The rubber that covered the steel drive shafts cracked and broke off on the last tumbling I did a couple weeks ago. After doing a search on the net and not having any luck finding a parts sourse I dismantled the shafts. Measureing the dia I found they were 5/8" dia. and 14 inches between pillow blocks. 3/4" heater hose has a inside dia. of 5/8".
I bought 2' of the hose since I felt I would just do 6" at the ends of each shaft. For the bump stops at the pillow blocks I used a 1 1/8" hole saw and cut some biskets from a truck tire side wall and drilled the center hold out to 5/8". I soaped the shafts lightly so the bump stops slid on to the far end of the shaft then the hose. Applied some moisture and gorilla glued the bump stop to the hose and a drop to keep the hose in place. I repated the steps on the near end of the shaft.
Yesteday I placed 500 308 shell cases and 250 7mm08 cases in it with about 15 pounds of rice for the first run after the repair. It worked very nicely so far.
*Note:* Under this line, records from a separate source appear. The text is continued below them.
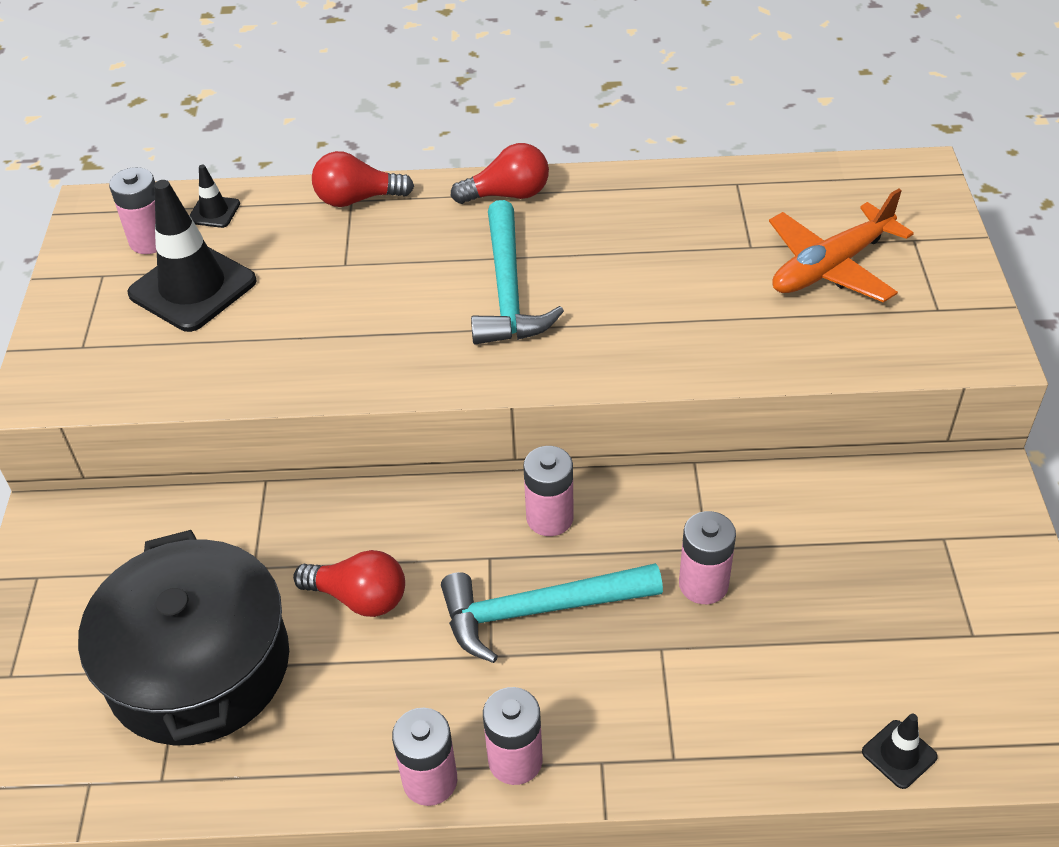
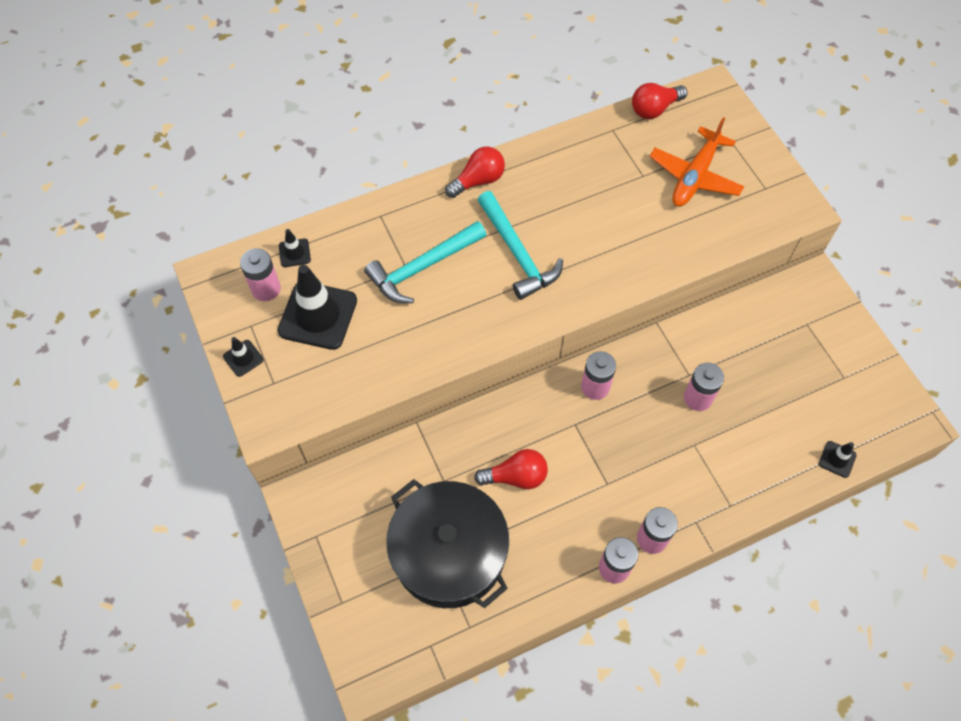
camera: 25 degrees left, 15 degrees up
(66, 308) = (243, 358): none -> black traffic cone
(357, 199) = (384, 213): red light bulb -> red light bulb (654, 109)
(538, 610) = (618, 447): turquoise hammer -> turquoise hammer (422, 267)

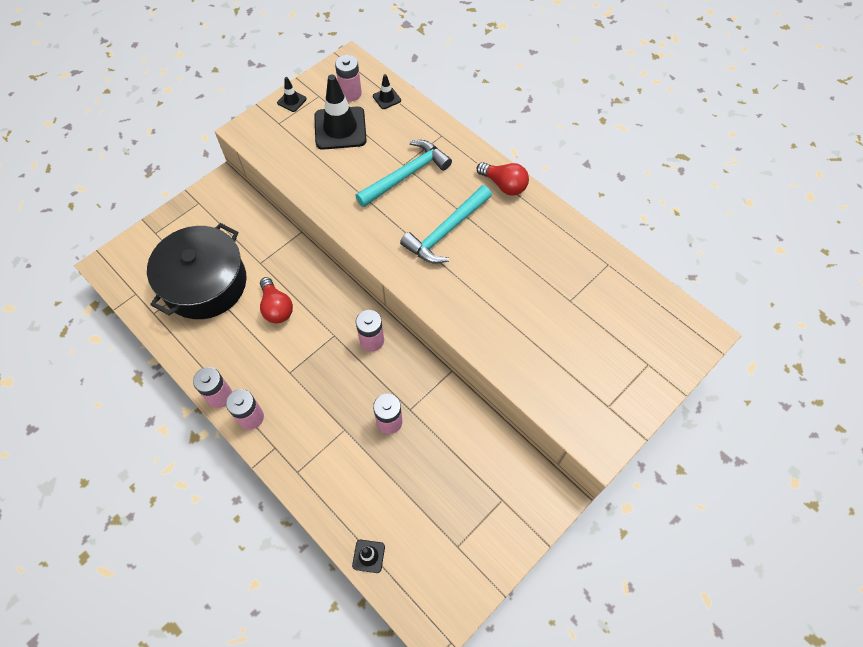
camera: 70 degrees right, 0 degrees up
(422, 267) = (406, 175): turquoise hammer -> turquoise hammer turned 105 degrees clockwise
(654, 109) = (650, 290): red light bulb -> none
(694, 176) = (590, 342): orange plane -> none

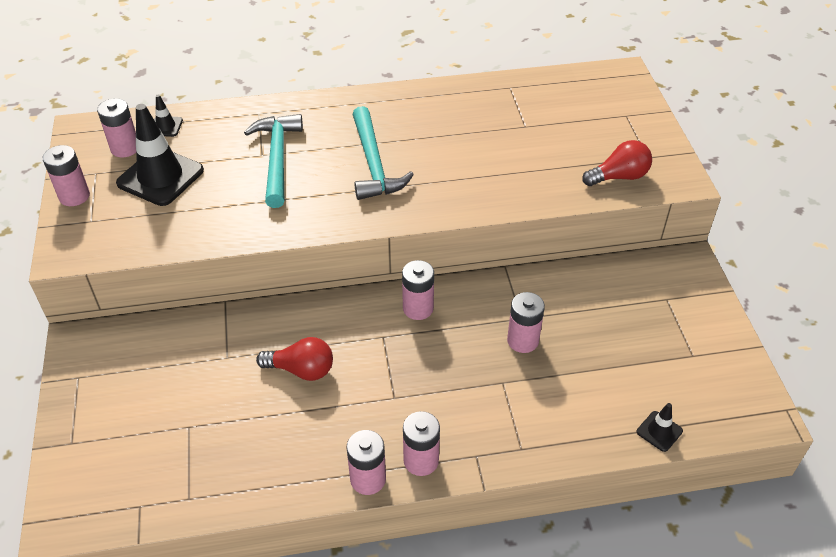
camera: 55 degrees left, 15 degrees down
(205, 283) = (201, 423): black pot -> none
(292, 101) = (74, 196): black traffic cone -> pink battery
(504, 185) = (362, 103): red light bulb -> red light bulb (619, 177)

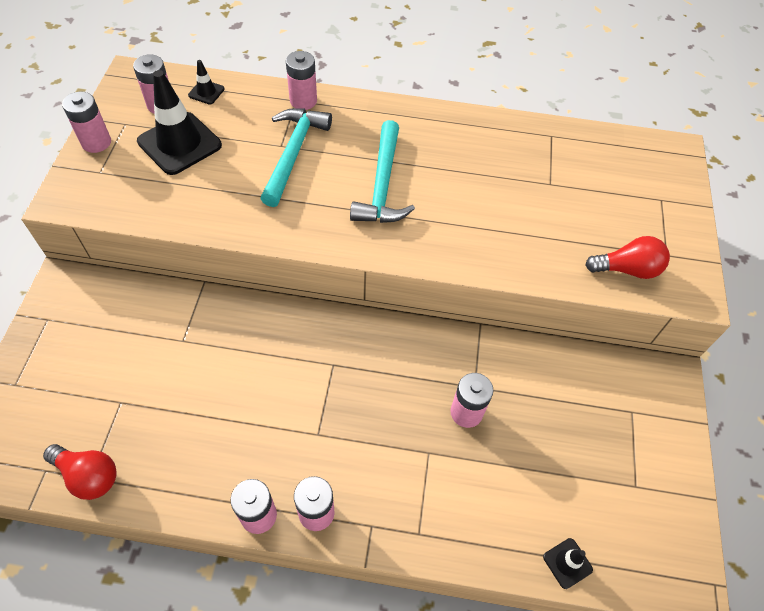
camera: 15 degrees right, 10 degrees up
(301, 370) = (244, 376): red light bulb -> red light bulb (88, 476)
(418, 308) = (378, 344): pink battery -> pink battery (303, 101)

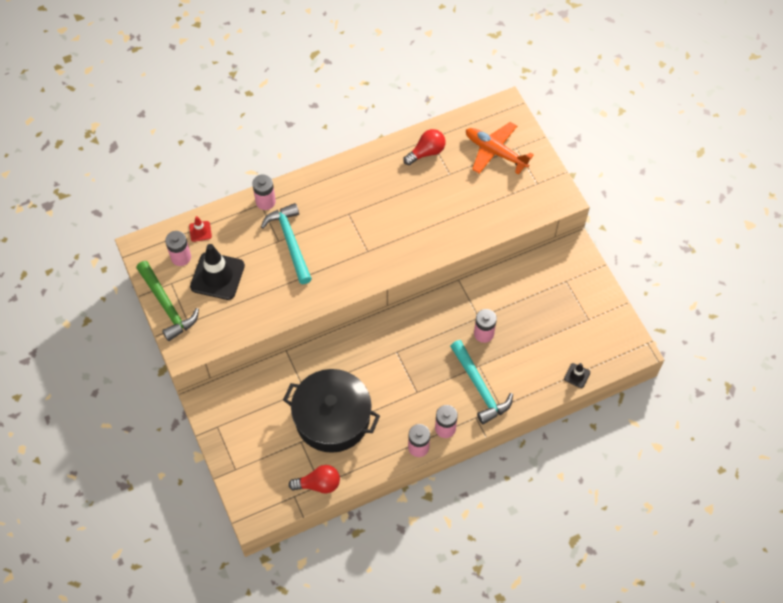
camera: 30 degrees left, 5 degrees up
(96, 142) = (167, 306): pink battery -> green hammer
(184, 397) = (332, 418): none -> black pot
(206, 92) = (200, 231): black traffic cone -> red traffic cone
(382, 185) = (357, 231): turquoise hammer -> turquoise hammer (479, 387)
(627, 269) = (522, 205): red light bulb -> red light bulb (426, 152)
(629, 190) = (495, 152): none -> orange plane

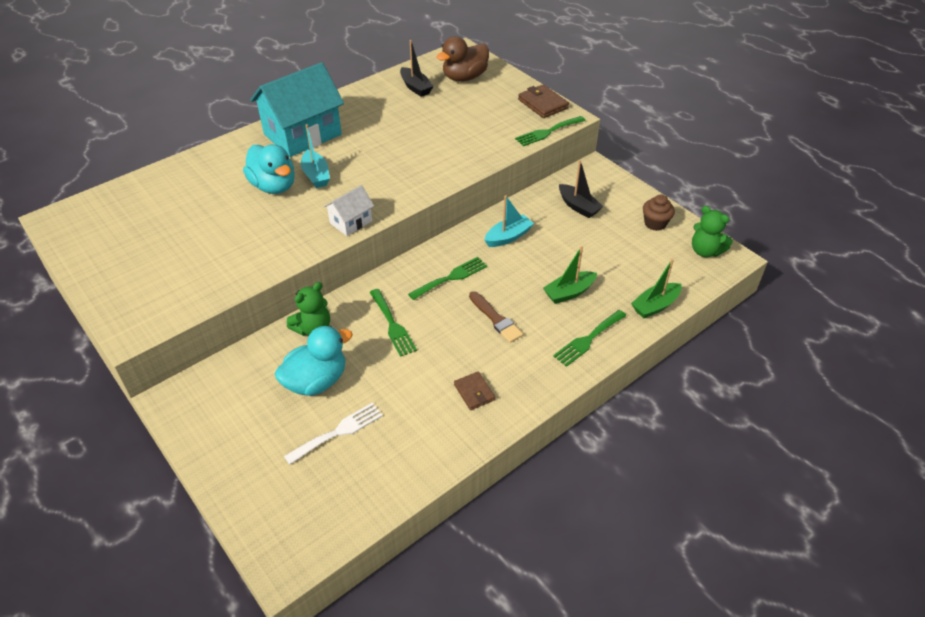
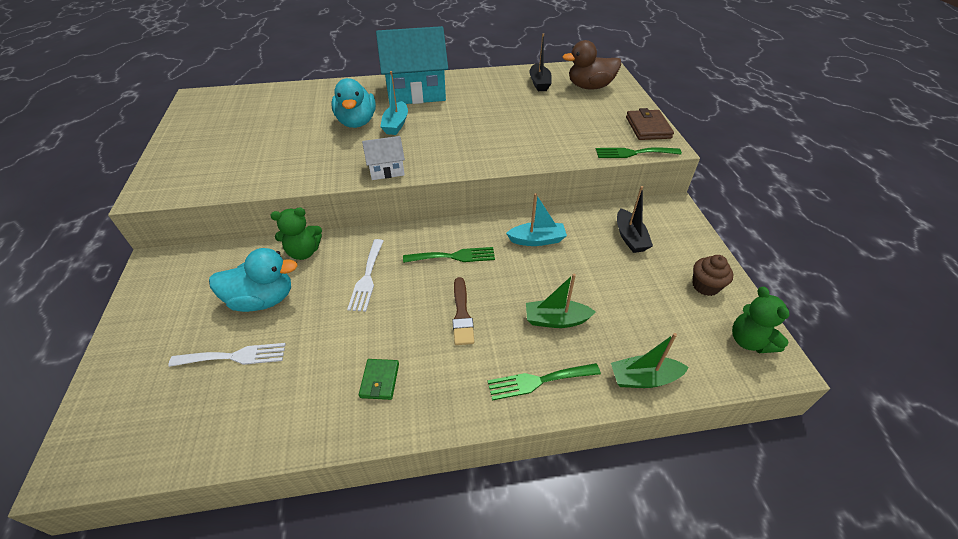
camera: 30 degrees right, 0 degrees up
(392, 325) = (367, 278): green fork -> white fork
(474, 392) = (379, 380): brown wallet -> green wallet

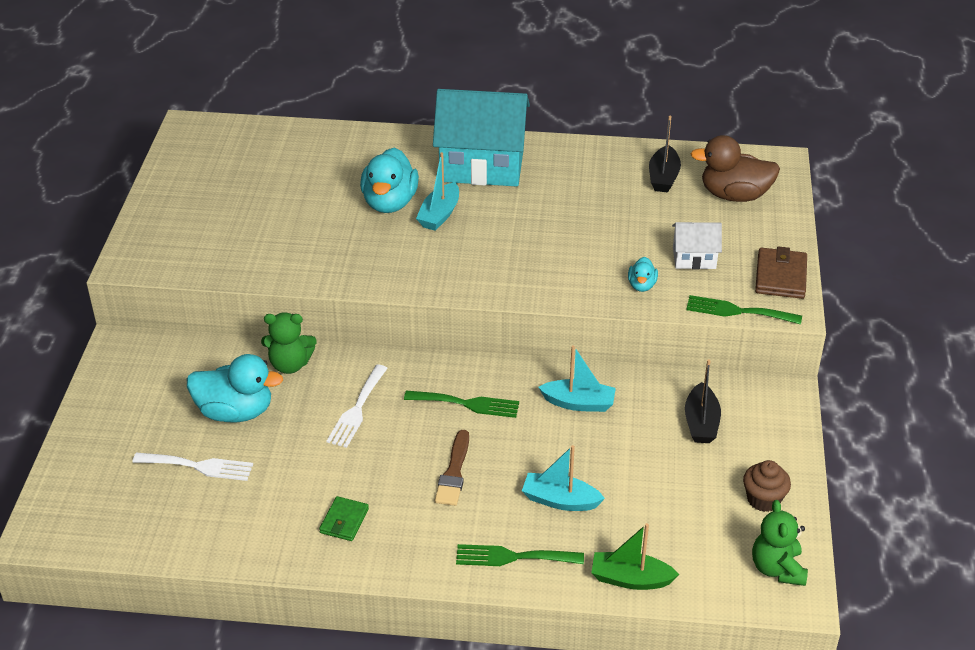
camera: 15 degrees right, 5 degrees down
(386, 170) = (409, 280): white house -> white house (694, 258)
(556, 320) = (560, 500): green boat -> turquoise boat
(559, 147) = (641, 285): none -> turquoise duck

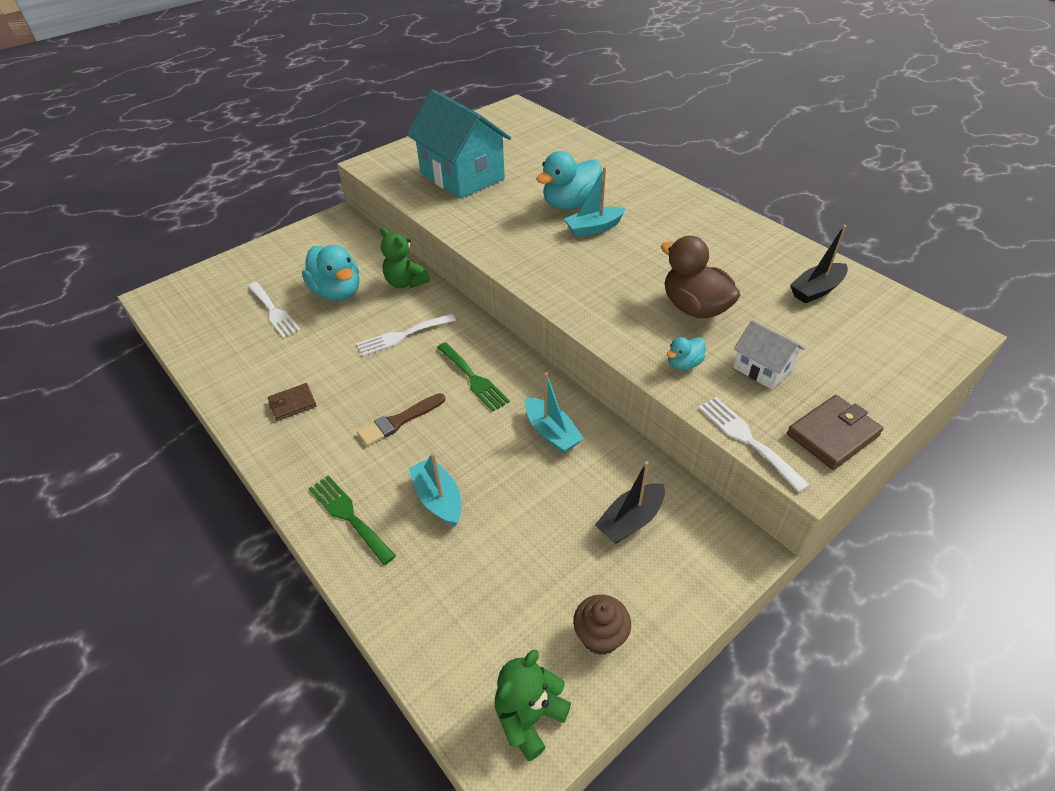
camera: 45 degrees right, 5 degrees up
(344, 521) = (293, 404): green wallet -> brown wallet
(482, 165) = (671, 211): turquoise house -> turquoise house (462, 176)
(630, 579) = (401, 610): green boat -> none
(734, 195) = (871, 338): brown duck -> brown duck (694, 308)
(737, 311) = (747, 439): green fork -> white fork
Please excuse the messy loading bench I used it as a repair bench for this project. It is also my work station when wireing and installing foundation into frames.



















 Al


----------



## Elk Brass (Jan 9, 2009)

I see that you said that you used rice to tumble your brass. Will that work with real dirty brass to, or just fairly clean brass?


----------



## alleyyooper (Jul 6, 2007)

The brass in the picture was washed in dish soap and hot water then rinced and dryed.
I have had some real tarnished stuff, I washed it in vinegar first then tumbled it. It shined like new after a couple of hours.

See the thread tumbling with rice.

 Al


----------